--- EXTRACT ---

It comes as South Australia recorded 5134 new COVID-19 cases today and two deaths – a women in her 80s and a child under the age of five, who Spurrier said had “severe health problems” and had been on a “palliative care pathway”.
“Because they did test positive for COVID it will be counted towards our COVID deaths,” Spurrier told reporters this afternoon, noting the child was not old enough to be vaccinated.
“When you have a significant underlying health problem, it could indeed be any other infection to just tip over that balance.
“People are very susceptible, and … it doesn’t necessarily need to be COVID but there are other respiratory infections that just may make it more difficult for people with that level of susceptibility.”
Close contacts in South Australia – defined as someone who spends four hours face to face with a positive COVID-19 case or a household relative – are currently required to spend seven days in home quarantine.

--- PROVIDED RECORDS ---

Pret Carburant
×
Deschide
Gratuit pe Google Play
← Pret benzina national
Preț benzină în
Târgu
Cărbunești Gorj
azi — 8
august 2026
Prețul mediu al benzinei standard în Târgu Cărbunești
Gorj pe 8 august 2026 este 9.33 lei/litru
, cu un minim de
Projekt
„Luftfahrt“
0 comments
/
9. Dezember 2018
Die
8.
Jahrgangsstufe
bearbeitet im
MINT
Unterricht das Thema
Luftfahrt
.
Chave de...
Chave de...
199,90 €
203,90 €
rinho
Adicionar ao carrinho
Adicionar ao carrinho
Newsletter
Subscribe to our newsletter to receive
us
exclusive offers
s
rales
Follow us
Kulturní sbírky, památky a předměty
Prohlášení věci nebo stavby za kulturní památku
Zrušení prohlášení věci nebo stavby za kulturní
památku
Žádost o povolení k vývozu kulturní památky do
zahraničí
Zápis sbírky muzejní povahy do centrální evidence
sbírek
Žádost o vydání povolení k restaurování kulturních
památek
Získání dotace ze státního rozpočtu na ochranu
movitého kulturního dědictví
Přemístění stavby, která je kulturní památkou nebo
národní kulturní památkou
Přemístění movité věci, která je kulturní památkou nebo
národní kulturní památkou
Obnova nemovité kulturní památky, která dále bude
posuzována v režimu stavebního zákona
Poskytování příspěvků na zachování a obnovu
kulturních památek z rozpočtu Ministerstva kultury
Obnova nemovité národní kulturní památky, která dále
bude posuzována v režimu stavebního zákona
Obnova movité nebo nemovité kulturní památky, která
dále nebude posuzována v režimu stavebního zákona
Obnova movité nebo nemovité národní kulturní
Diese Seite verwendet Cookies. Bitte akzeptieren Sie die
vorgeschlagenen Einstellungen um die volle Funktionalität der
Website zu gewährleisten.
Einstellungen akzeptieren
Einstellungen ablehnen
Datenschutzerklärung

---
--- PROVIDED RECORDS ---

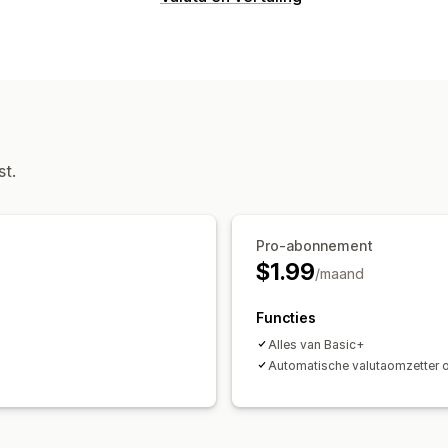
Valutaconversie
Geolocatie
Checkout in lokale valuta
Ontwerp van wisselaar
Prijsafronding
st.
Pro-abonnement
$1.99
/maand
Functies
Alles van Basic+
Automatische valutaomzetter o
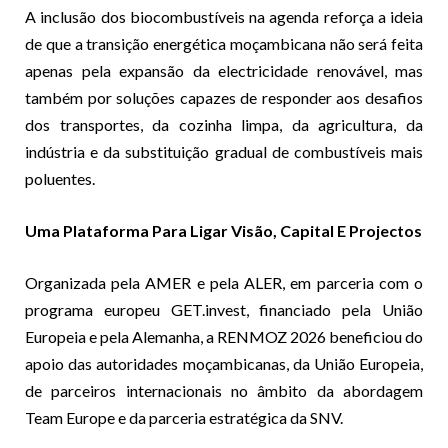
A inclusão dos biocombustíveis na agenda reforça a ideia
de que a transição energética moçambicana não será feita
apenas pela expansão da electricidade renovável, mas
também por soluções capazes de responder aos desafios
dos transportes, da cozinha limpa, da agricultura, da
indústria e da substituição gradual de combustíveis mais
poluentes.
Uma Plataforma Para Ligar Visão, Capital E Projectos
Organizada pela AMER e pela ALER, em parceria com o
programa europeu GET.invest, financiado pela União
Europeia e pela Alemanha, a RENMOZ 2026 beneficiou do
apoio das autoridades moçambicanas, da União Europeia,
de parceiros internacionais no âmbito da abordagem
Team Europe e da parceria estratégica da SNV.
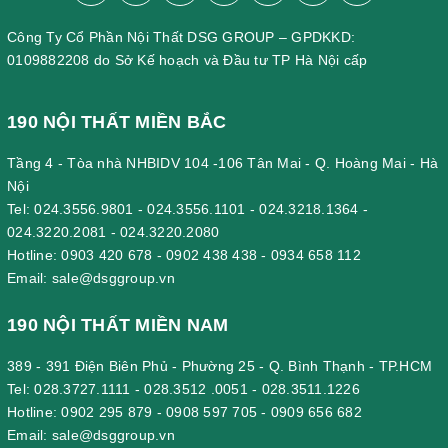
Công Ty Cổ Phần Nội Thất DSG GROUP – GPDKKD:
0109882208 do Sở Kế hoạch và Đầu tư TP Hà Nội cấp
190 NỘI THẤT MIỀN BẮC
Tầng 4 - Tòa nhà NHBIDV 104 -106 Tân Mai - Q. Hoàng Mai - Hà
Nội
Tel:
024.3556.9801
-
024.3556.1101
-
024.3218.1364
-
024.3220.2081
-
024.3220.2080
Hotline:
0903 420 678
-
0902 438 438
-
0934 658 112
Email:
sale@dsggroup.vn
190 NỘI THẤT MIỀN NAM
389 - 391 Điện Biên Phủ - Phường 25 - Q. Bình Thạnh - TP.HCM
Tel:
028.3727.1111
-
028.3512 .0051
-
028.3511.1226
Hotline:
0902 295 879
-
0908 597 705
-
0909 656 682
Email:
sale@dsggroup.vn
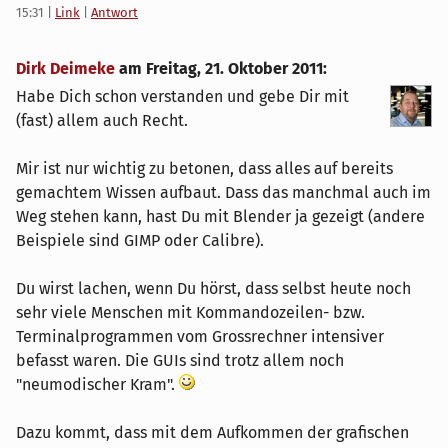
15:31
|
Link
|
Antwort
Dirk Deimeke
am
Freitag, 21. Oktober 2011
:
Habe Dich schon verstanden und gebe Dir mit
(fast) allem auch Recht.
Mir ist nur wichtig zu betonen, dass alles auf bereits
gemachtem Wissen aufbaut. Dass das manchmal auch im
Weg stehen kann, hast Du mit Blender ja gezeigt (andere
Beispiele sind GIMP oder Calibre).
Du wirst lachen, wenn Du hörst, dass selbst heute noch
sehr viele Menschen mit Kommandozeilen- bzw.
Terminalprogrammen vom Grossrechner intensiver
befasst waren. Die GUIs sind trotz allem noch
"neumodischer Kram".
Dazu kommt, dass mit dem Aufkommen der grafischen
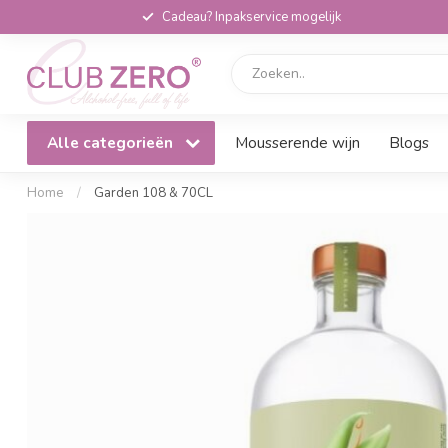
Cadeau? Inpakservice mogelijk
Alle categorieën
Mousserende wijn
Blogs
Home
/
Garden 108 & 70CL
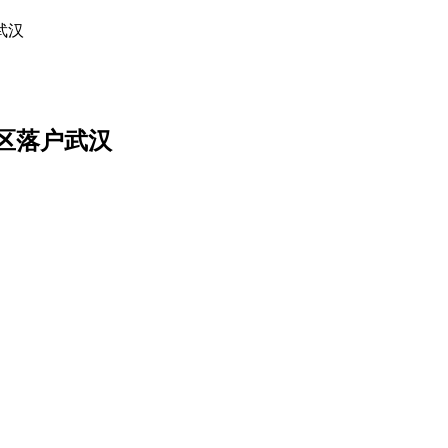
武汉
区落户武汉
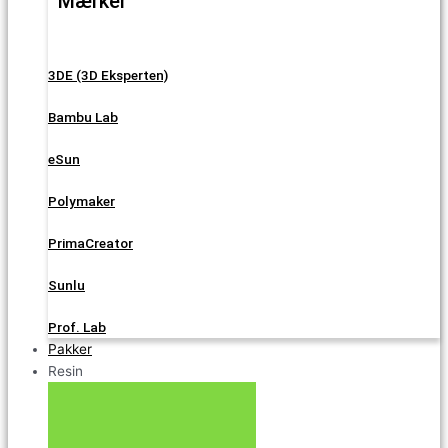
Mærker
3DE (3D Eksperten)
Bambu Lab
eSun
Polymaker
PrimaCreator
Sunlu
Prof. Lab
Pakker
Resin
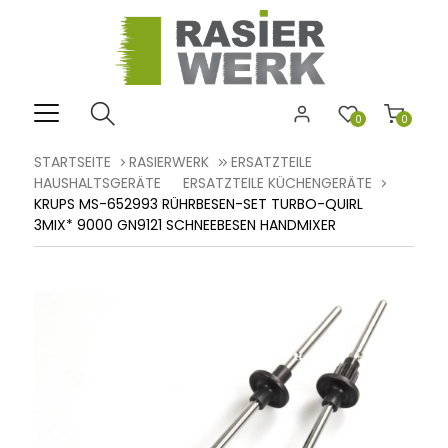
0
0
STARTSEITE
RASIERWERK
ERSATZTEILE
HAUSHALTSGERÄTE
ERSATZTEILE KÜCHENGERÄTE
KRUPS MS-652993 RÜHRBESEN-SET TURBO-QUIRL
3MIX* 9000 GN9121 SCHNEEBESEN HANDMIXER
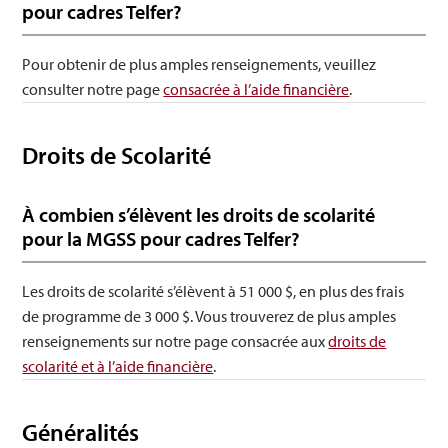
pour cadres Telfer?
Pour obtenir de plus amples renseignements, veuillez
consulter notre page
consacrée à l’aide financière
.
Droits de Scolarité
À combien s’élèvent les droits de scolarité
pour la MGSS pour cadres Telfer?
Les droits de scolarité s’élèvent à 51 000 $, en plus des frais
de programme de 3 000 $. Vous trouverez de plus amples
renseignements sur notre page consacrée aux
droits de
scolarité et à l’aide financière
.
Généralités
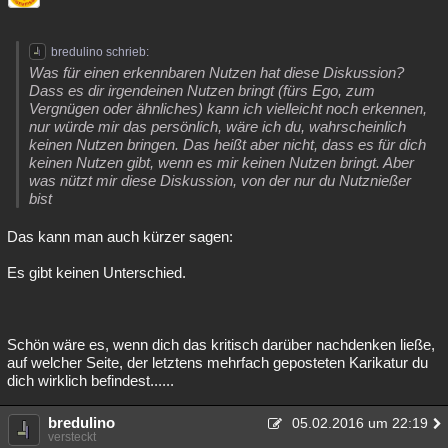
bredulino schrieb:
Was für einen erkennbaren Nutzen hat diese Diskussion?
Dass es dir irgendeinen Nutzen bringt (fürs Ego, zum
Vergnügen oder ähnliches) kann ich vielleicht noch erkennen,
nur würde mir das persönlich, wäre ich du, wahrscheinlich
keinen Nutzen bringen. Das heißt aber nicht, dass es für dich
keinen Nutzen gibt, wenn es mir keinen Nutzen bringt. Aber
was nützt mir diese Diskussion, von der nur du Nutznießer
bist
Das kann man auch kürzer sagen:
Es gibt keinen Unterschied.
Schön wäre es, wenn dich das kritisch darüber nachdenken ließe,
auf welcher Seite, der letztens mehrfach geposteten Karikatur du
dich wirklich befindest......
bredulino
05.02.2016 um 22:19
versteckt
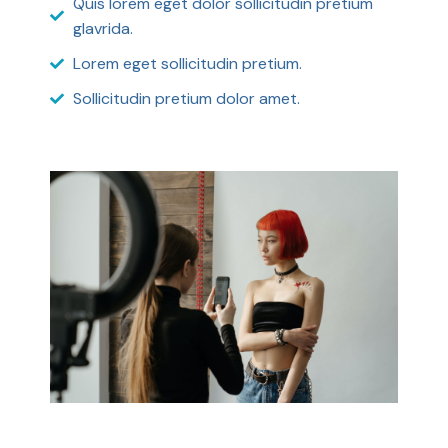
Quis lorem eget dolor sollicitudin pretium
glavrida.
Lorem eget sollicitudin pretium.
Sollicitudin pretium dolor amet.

---

WORK INSTRUCTIONS: Rewrite the paragraph of the COVID-19 report that begins "It comes as South Australia recorded" as a short bulleted list that keeps its main facts.

RESULT OF THE TASK:
- South Australia recorded 5134 new COVID-19 cases today.
- Two deaths were recorded: a woman in her 80s and a child under five.
- According to Spurrier, the child had "severe health problems" and had been on a "palliative care pathway."